Agatha becomes embroiled in a debate regarding progressive teaching methods with Dr. Pitt, board trustee Claude Griswold and his wife Ellen. A film that Agatha had commissioned about the dangers of restricting intellectual freedom is to be shown on campus to celebrate her legacy, but Griswold forces Merrill to cancel the event. Merrill will not fight Griswold, and although Merrill consents to show the film if Agatha's expulsion is not revealed, he lies to his daughter about the reason. After a series of misunderstandings, Agatha realizes that she belongs with Cole and should forget her feelings for Merrill.

==Cast==

- Joan Crawford as Agatha Reed
- Robert Young as Dr. James Merrill
- Frank Lovejoy as Matt Cole
- Eve Arden as Miss "Woody" Woods
- Janice Rule as Virginia Merrill
- Lurene Tuttle as Ellen Griswold
- Howard St. John as Claude Griswold
- Viola Roache as Miss Shackelford
- Ellen Corby as Miss Birdshaw
- Morgan Farley as Doctor Pitt
- Virginia Gibson as Mary Nell Dodge
- John Qualen as Professor Dingley

==Production==
Director Vincent Sherman's production ran past its allotted timeframe and budget.
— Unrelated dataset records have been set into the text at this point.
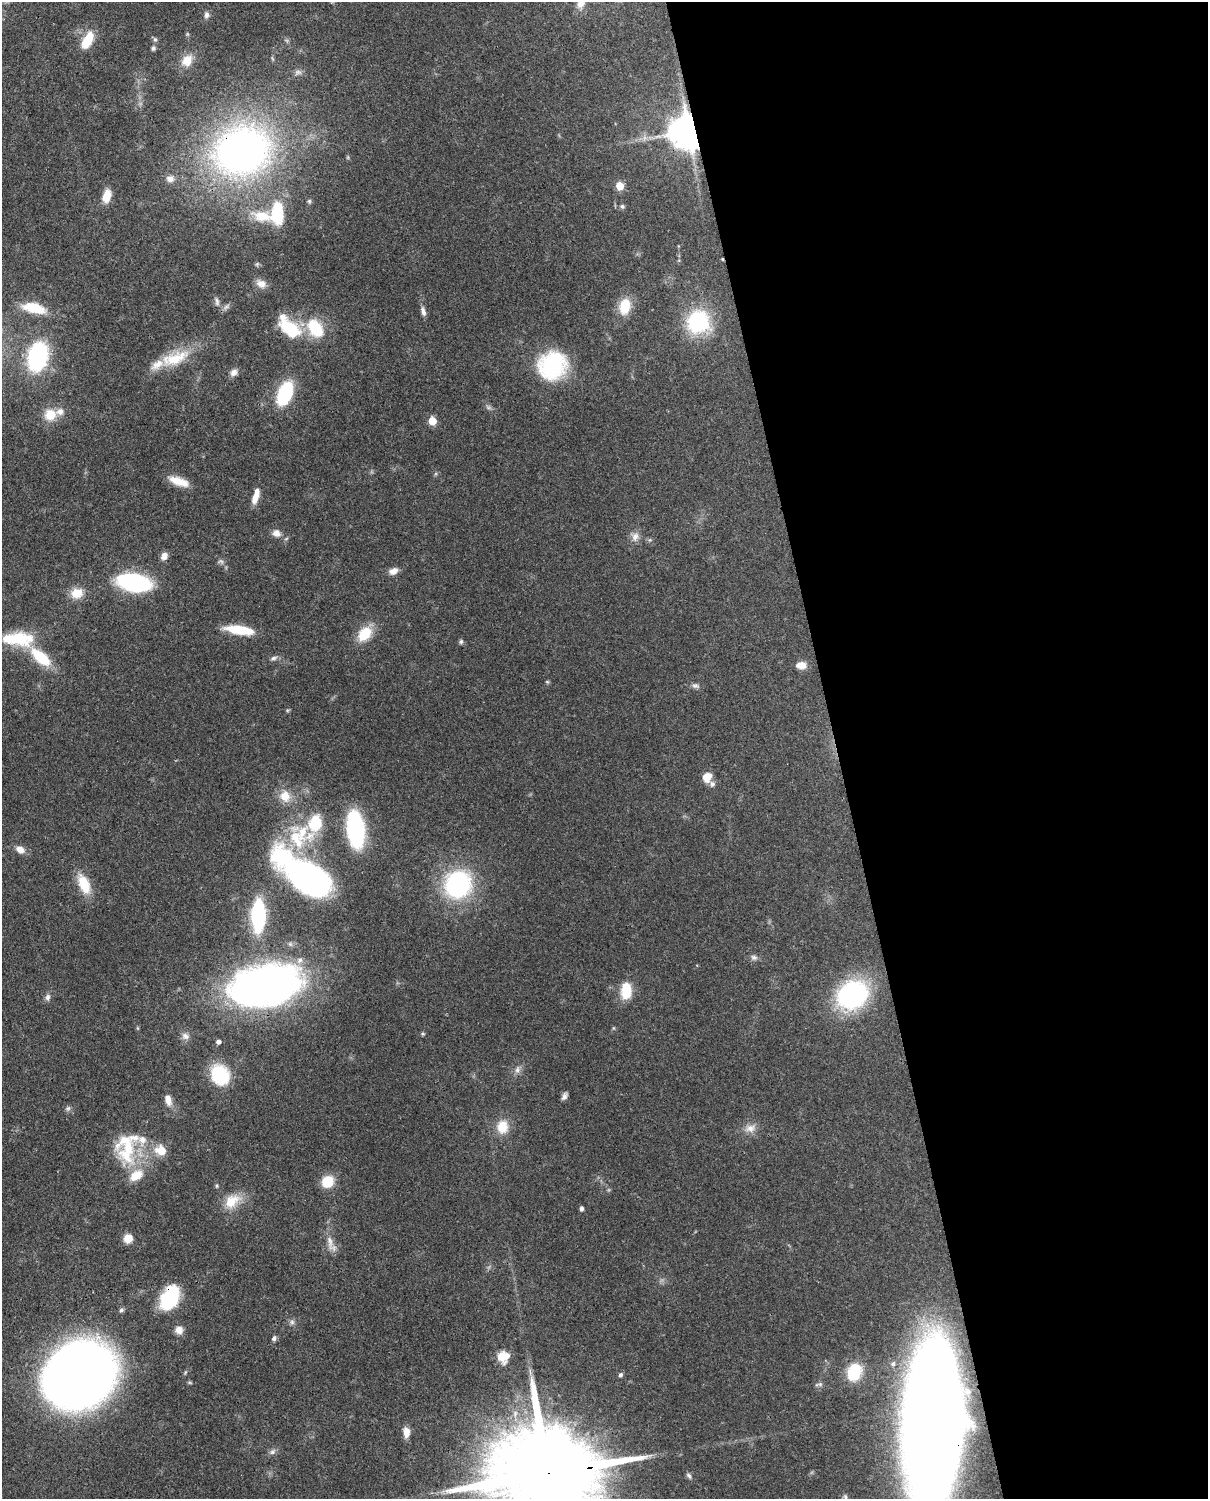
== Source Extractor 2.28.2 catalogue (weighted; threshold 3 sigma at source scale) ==
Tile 8 of 4 x 3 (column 4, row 2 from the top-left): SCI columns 3707-4912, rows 1652-3148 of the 5000 x 4911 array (HDU 1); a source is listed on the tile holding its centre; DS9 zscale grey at full resolution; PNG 1210 x 1501 px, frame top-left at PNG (2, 2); no overlay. Shown black and unused: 31% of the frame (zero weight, under 3 of 4 exposures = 7% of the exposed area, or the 3 px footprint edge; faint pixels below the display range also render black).
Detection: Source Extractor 2.28.2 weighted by HDU 2 'WHT'; one run over the whole footprint, this tile lists its part. Background 0.0986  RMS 0.0041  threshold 0.0184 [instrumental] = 3 sigma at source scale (4.5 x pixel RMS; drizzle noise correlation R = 1.50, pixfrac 1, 0.05/0.05 arcsec/px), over >= 5 px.
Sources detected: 116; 3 too faint to see at this stretch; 3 inside a brighter object's white glare — not listed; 9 inside a brighter listed object's ellipse — not listed separately; the other 101 listed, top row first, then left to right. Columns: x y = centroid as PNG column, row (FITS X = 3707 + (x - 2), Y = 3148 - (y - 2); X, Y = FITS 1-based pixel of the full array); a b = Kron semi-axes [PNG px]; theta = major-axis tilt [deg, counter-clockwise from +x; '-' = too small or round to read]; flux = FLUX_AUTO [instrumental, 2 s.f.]
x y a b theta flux
581 3 14 10 68 3.6
206 15 9 7 83 1.4
187 34 6 4 -71 0.56
155 39 7 5 -87 0.93
87 40 14 7 63 15
153 48 7 6 - 0.93
272 59 9 3 -69 0.48
187 60 15 12 54 6.6
298 72 11 6 -7 1.5
688 131 10 9 - 1000
242 151 52 43 19 210
170 178 11 9 10 2.4
620 186 5 5 - 11
107 196 14 8 76 6.2
309 201 5 5 - 0.64
622 206 7 6 - 0.84
277 213 26 14 -88 17
262 216 28 14 -10 10
722 259 3 3 - 0.42
261 284 13 10 -27 3.4
217 302 12 6 -85 1.4
625 306 19 13 77 9.8
226 307 12 6 34 1.4
34 308 25 10 -13 13
423 311 13 6 -75 1.9
698 322 31 29 69 29
290 327 32 16 -38 19
315 328 20 13 -56 19
38 357 25 16 76 49
175 358 43 17 20 15
552 365 24 22 35 46
234 372 10 9 - 2.1
285 393 15 9 66 46
50 415 15 14 - 7.9
432 421 5 5 - 11
179 481 24 9 -20 7.1
255 498 16 7 67 4.2
276 533 11 9 -28 2.7
635 536 12 10 65 2.9
164 556 9 7 56 2.7
393 571 10 7 24 3.1
134 582 26 13 -11 63
77 593 16 13 13 5.9
239 630 31 9 -9 13
365 634 17 12 48 11
18 639 39 16 -1 19
461 642 6 6 - 0.81
41 657 25 12 -40 15
273 658 10 6 16 1.2
801 665 12 8 -2 4
547 682 5 5 - 0.52
695 686 11 7 -15 1.3
707 777 10 8 61 5.8
712 784 8 8 - 1.4
285 796 16 14 -70 6.2
315 823 33 19 60 19
356 829 23 11 -83 84
20 849 10 8 -29 3.3
306 876 49 20 -37 180
84 884 21 11 -67 12
458 884 26 24 72 57
258 916 21 9 88 60
754 957 9 7 -17 1.4
266 986 47 27 11 310
626 991 18 11 87 11
852 995 24 20 34 80
48 997 10 7 77 1.5
423 1034 4 4 - 0.64
185 1036 11 9 -28 2.2
218 1041 5 4 - 1.4
517 1070 11 7 77 1.8
220 1075 20 16 -62 23
564 1096 9 5 62 1.5
168 1100 14 7 -75 3.6
68 1108 8 7 - 1
502 1127 14 11 84 8.5
750 1128 15 11 14 3.7
128 1148 48 24 76 23
161 1151 6 6 - 14
327 1181 10 9 - 14
217 1186 6 4 90 0.52
232 1201 24 16 36 8.4
581 1209 5 4 - 0.98
128 1238 8 7 - 5.7
330 1243 26 8 -81 4.2
169 1299 24 15 61 29
121 1310 6 5 - 0.9
292 1322 7 7 - 1.2
179 1330 10 10 - 2.9
274 1338 7 6 - 1.1
502 1356 10 9 - 10
854 1372 20 15 67 20
79 1374 47 40 33 720
620 1375 6 4 44 0.93
820 1384 8 6 -21 1.1
933 1420 95 43 -88 710
406 1432 12 7 -90 3.7
272 1452 10 6 39 1.4
551 1473 45 22 7 14000
689 1476 9 5 -55 1
845 1497 9 5 -77 0.92
Overlapping masked pixels (flux is a lower limit): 7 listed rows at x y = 688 131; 242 151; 722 259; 290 327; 169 1299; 933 1420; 551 1473
Isophote crosses this tile's border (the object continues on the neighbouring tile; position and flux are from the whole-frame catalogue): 4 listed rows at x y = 581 3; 933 1420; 551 1473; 845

He received a blistering memo from studio head Jack L. Warner reading: "After talking to you on the telephone last night, Friday, I am depending on you to finish the picture by next Saturday, November 18th [1950]. As I told you, other companies are making the same type of picture in 21-28-36 days with important casts. As you know, MGM made Father's Little Dividend, with Spencer Tracy, Elizabeth Taylor and Joan Bennett in 21 days and I am sure the Director had the same problems you have had. You will just have to do this. Otherwise, we cannot stand off this type of cost and delay in making a picture. Those days are gone and no one is going to stay on the team unless they can carry the ball. Get in there and finish the picture by next Saturday or before and stop trying for perfection. No one is interested but yourself and I am sure you are not going to pay to see the picture."
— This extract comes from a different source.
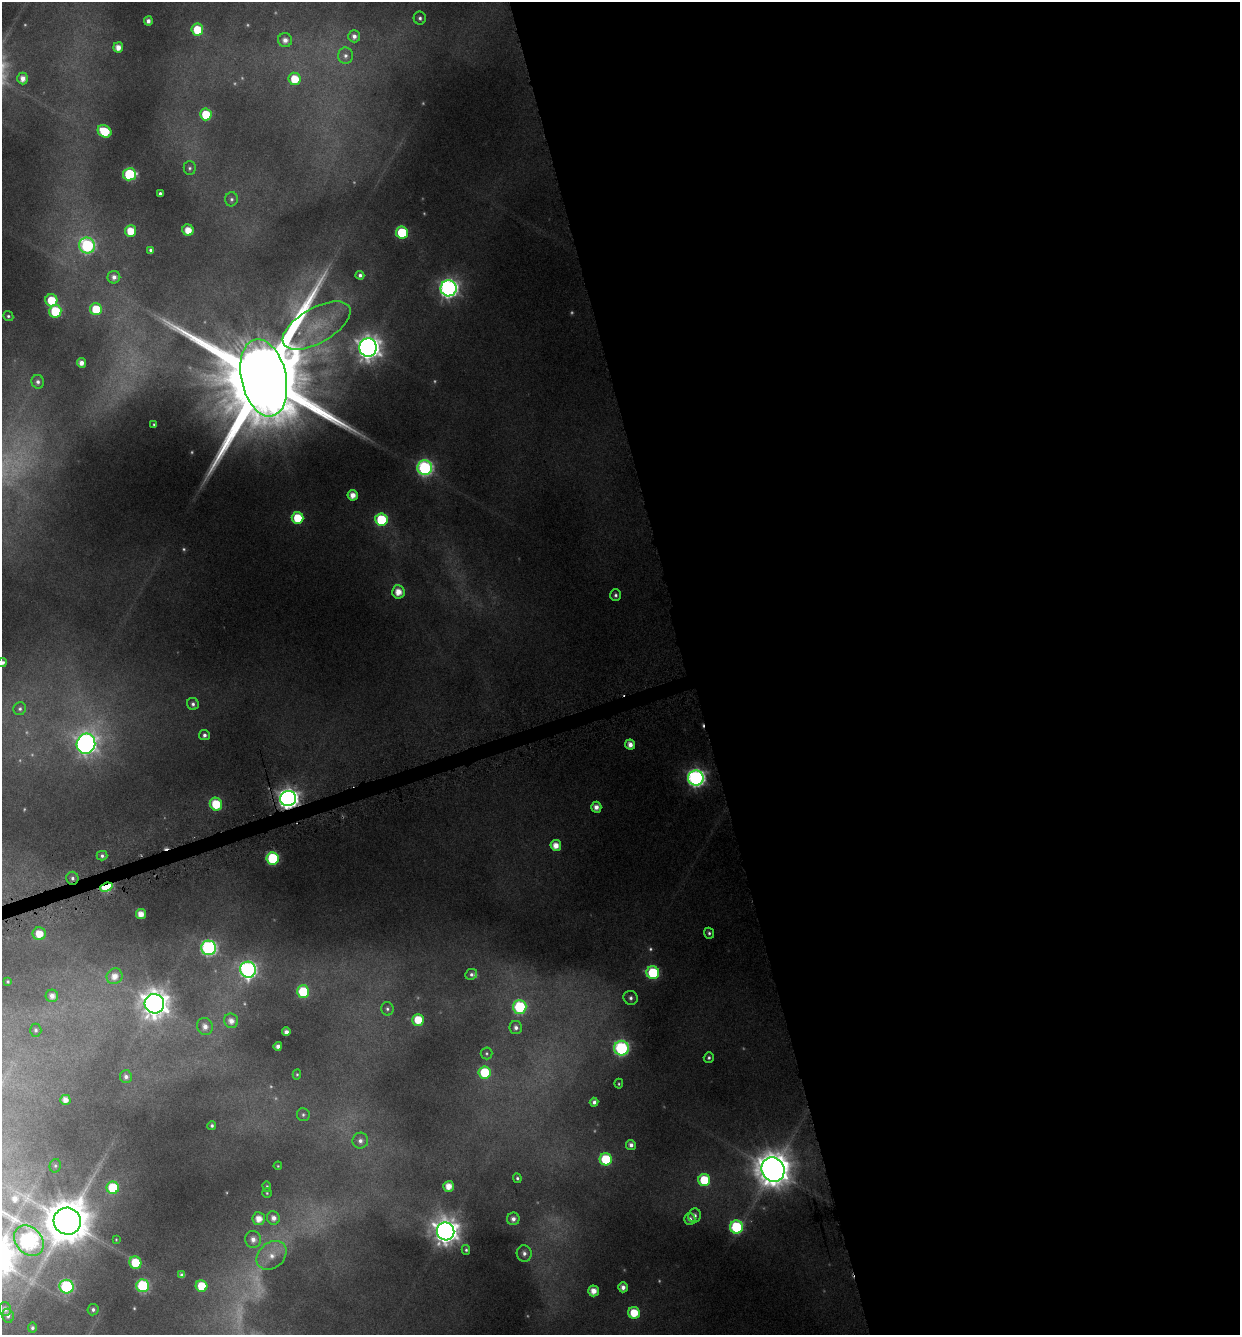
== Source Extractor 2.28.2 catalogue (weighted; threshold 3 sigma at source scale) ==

Large portions of the film were shot at Occidental College in Los Angeles.

==Reception==
In a contemporary review for The New York Times, critic Bosley Crowther wrote:Filling the figurative footwear Madeleine Carroll so neatly occupied in Fay Kanin's play, Goodbye, My Fancy," Joan Crawford is working extra hard to make romance and liberalism attractive in the Warner's film version oi that play ... And when Miss Crawford makes a mighty effort to do what she obviously regards as a significant piece of performing, the atmosphere is electrically charged. At least, it is loaded with tension—or a reasonable facsimile thereof—when Miss Crawford herself is posing or parading within the camera's range. For the lady is famous1y given to striking aggressive attitudes and to carrying herself in a manner that is both formidable and cold, That is the principal misfortune of "Goodbye, My Fancy" on the screen. Miss Crawford's errant Congresswoman is as aloof and imposing as the Capitol's dome. As a liberal-minded alumna who returns to her alma mater's halls to enjoy some sentimental indulgence and runs into a nest of reaction instead, she is adamantine and frigid where she should be pliant and warm, humorless and acrimonious where she should be good-natured and sweetly riled. And that is a serious misfortune, for Mrs. Kanin's play, adapted by Ivan Goff and Ben Roberts, is not a notably sober or solemn work. Indeed, in its slickly stage-wise jumble of glib sophistication and romance, of sentiment and capsuled propaganda, it is just this side of farce. And all of the characters in it—with the exception of the heroine, perhaps—are nimble and limpid creations that might easily be taken for caricatures.Variety wrote: "Performances are very slick, under Vincent Sherman's direction. Miss Crawford ... sustains the romantic, middle-aged congresswoman with a light touch that is excellent."

According to Warner Bros. records, the film cost $1,312,000 and earned $1,130,000 in the U.S. and $228,000 in other markets for a gross revenue of $1,358,000 and slim profit of $46,000.

==Adaptations==
On January 14, 1952, a 60-minute radio version of the film was broadcast on Lux Radio Theatre starring Barbara Stanwyck, Robert Young and Frank Lovejoy. A second Lux Radio Theatre adaptation aired on June 28, 1954, pairing Rosalind Russell with Robert Young.

==Home media==
Goodbye, My Fancy was released as a Region 1 DVD on March 23, 2009 by Warner Bros.